• Selected extract:

↓

Wednesday, February 1, 2012

Black History Month 2012-

ETTA JAMES R.I.P. (January 25, 1938 - January 20, 2012)

ETTA JAMES R.I.P. (January 25, 1938 - January 20, 2012)

Winner of six Grammys and 17 Blues Music Awards. Inducted into the Rock & Roll Hall of Fame in 1993, the Blues Hall of Fame in 2001, and the Grammy Hall of Fame in both 1999 and 2008. Ranked number 22 on Rolling Stone's list of 100 Greatest Singers of All Time and number 62 on the list of the 100 Greatest Artists.

Greatest hits include "Dance With Me, Henry", "At Last", "Tell Mama", and "I'd Rather Go Blind."

Josephine Baker herself

Miss Jo

Studio Harcourt

I think Miss Jo looks gorgeous in this image. I have never seen her in a photo like this, She looks so elegant and beautiful.

The Bronze Bombshell

The Bronze Bombshell

Joyce Bryant
Philippe Halsman, Photographer

Joyce Bryant, "the Bronze Blond Bombshell," never achieved Eartha Kitt or Lena Horne popularity, but the supper club chanteuse is still fondly remembered. The four octave singer, aka the black Marilyn Monroe, "the Voice You'll Always Remember," and "the Belter," was born in Oakland, CA, but raised in San Francisco (the oldest of eight children).

Her act was outrageously sexy; she wore provocative, tight, backless, cleavage-revealing mermaid dresses that left little to the imagination and they were so tight, she had to be carried off-stage. Supposedly, Bryant twisted so much she lost four pounds a performance. Bryant's hair was naturally black, but not wanting to be upstaged by Josephine Baker at a club, she doused it with silver radiator paint, slithered into a tight silver dress and voila: the Bronze Blond Bombshell and even Baker was impressed.

↑

• Data to examine:
↓

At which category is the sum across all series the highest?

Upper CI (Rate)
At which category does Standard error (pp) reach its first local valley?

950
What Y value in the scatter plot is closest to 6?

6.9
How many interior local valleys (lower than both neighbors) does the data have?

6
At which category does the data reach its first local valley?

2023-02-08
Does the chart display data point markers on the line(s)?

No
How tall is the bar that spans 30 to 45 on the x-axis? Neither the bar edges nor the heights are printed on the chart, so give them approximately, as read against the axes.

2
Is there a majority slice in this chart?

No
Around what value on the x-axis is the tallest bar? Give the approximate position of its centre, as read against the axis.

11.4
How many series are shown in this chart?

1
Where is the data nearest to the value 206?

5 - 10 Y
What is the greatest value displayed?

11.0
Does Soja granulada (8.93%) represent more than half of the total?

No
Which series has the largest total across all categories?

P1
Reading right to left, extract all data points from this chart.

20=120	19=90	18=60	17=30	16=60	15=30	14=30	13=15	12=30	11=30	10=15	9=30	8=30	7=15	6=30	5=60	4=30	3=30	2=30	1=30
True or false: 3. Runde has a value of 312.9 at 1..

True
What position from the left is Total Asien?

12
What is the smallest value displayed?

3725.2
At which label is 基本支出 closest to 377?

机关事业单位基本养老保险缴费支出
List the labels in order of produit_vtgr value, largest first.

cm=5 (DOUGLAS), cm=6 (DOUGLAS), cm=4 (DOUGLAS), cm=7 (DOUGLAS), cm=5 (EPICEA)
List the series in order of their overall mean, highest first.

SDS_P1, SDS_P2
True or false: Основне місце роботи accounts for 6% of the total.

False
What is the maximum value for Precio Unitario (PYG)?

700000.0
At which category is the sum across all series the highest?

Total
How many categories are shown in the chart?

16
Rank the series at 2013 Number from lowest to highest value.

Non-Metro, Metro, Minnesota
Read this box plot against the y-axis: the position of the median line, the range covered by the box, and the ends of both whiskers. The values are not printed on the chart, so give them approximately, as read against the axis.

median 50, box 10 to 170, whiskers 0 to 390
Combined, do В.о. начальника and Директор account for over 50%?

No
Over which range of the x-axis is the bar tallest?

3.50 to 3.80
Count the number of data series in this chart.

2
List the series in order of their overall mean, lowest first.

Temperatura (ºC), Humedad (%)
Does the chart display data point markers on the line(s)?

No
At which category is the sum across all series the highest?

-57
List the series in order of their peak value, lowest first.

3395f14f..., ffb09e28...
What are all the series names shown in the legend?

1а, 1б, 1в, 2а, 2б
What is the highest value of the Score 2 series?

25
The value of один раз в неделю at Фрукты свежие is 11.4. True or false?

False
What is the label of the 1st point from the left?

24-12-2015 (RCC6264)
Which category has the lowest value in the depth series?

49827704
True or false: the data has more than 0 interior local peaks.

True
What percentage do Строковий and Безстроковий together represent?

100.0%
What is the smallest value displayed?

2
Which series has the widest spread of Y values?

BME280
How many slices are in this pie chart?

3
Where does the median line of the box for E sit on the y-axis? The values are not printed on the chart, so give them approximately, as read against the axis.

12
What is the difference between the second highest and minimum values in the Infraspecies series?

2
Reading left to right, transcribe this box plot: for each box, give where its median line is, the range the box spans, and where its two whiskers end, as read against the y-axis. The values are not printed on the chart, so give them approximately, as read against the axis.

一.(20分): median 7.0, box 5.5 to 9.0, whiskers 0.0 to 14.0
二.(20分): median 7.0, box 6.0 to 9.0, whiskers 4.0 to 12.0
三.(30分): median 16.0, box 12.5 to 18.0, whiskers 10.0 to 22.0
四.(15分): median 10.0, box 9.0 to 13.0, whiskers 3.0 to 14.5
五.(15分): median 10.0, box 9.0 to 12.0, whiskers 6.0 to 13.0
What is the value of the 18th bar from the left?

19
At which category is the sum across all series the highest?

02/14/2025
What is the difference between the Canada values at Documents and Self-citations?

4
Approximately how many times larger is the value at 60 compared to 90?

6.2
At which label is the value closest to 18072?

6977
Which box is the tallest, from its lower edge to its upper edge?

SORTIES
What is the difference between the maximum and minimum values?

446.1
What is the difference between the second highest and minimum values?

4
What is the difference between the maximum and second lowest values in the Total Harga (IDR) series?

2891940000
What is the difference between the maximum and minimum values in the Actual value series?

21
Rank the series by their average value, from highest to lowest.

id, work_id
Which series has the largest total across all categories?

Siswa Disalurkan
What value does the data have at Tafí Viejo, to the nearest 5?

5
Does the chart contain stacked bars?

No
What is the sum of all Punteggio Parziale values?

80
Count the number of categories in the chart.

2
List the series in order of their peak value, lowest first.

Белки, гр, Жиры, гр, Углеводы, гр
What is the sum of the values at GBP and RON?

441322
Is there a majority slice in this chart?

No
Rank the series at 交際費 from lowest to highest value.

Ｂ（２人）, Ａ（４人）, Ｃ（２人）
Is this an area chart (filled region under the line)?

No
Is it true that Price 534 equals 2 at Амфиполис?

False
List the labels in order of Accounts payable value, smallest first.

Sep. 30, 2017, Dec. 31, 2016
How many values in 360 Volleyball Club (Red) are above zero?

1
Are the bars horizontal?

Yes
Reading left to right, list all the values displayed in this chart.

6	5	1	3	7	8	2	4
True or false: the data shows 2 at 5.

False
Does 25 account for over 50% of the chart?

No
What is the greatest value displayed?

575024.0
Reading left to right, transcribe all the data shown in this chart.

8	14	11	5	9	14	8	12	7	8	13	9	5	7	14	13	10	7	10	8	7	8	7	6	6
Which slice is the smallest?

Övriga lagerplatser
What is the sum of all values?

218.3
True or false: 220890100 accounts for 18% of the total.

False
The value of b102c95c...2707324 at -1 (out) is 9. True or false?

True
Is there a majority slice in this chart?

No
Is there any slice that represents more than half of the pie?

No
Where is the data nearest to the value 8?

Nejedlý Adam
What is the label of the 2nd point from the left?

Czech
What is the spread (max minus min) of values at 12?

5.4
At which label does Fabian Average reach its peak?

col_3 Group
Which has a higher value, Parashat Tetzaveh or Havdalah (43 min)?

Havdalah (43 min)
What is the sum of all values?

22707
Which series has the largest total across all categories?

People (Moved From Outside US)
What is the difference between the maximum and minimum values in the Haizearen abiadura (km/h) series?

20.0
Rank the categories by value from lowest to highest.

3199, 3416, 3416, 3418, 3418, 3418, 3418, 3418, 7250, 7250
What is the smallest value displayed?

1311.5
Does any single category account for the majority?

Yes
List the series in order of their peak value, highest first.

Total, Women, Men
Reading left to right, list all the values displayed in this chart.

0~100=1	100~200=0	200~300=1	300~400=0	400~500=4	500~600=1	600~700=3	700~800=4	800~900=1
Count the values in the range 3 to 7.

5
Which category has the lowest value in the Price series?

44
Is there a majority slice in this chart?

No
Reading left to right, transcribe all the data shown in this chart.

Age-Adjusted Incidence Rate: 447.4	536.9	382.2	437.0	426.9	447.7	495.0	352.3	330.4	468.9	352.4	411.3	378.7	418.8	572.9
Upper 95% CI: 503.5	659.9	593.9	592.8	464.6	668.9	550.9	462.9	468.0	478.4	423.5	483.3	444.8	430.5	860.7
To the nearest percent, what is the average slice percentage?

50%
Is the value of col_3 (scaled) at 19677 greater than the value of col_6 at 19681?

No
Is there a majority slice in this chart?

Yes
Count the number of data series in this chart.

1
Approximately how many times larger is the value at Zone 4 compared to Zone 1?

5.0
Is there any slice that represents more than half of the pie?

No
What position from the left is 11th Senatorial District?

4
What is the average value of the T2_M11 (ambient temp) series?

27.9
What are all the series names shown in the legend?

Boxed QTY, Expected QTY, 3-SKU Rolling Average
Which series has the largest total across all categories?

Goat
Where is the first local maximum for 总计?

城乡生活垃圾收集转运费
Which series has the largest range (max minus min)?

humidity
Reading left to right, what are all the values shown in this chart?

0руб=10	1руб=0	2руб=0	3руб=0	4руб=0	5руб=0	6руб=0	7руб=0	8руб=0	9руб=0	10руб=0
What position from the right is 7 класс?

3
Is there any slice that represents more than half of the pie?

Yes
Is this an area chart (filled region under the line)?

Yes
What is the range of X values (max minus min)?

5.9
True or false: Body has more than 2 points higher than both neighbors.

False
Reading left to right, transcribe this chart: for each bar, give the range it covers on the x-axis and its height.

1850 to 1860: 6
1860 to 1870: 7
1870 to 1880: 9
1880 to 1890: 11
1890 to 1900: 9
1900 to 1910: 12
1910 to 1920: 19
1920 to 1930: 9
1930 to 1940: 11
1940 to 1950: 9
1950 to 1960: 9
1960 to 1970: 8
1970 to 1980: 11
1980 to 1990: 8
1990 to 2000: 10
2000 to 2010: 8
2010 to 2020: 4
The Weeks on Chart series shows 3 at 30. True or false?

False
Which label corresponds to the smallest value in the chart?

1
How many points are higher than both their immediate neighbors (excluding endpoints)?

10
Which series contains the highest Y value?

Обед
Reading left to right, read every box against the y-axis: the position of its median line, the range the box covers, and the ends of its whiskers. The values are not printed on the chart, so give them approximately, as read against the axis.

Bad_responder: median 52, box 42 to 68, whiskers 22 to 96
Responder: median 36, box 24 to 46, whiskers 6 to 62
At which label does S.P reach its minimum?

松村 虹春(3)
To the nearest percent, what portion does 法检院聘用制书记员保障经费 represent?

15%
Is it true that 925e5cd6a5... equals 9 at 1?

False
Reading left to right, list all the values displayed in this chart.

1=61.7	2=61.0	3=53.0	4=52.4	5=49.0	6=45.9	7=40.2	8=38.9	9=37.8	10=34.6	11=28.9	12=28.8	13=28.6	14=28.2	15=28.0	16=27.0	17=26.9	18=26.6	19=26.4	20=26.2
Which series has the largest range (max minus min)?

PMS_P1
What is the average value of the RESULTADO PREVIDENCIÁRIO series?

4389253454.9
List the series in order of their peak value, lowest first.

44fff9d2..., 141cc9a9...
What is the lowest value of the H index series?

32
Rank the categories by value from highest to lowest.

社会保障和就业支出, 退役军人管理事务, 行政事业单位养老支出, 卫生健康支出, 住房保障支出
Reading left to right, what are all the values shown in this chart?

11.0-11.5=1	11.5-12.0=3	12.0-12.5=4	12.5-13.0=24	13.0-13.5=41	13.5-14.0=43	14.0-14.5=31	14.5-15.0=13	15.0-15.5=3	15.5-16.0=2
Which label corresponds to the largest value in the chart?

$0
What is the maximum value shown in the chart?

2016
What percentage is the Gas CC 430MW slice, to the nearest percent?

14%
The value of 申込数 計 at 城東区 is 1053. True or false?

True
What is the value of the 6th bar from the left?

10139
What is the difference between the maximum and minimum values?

↑

• Work instruction A:
In the Black History Month post, do these statements agree with the text? Answer yes or no for each and quote the exact words that decide it. (i) Etta James entered the Rock & Roll Hall of Fame in 1993. (ii) Joyce Bryant grew up in Oakland. (iii) Joyce Bryant's natural hair color was silver.
• Work instruction B:
Retype the part of the Black History Month post from "Her act was" up to and including "Baker was impressed.".

• Written reply A:
(i) Yes: "Inducted into the Rock & Roll Hall of Fame in 1993"
(ii) No: "was born in Oakland, CA, but raised in San Francisco"
(iii) No: "Bryant's hair was naturally black"

• Written reply B:
Her act was outrageously sexy; she wore provocative, tight, backless, cleavage-revealing mermaid dresses that left little to the imagination and they were so tight, she had to be carried off-stage. Supposedly, Bryant twisted so much she lost four pounds a performance. Bryant's hair was naturally black, but not wanting to be upstaged by Josephine Baker at a club, she doused it with silver radiator paint, slithered into a tight silver dress and voila: the Bronze Blond Bombshell and even Baker was impressed.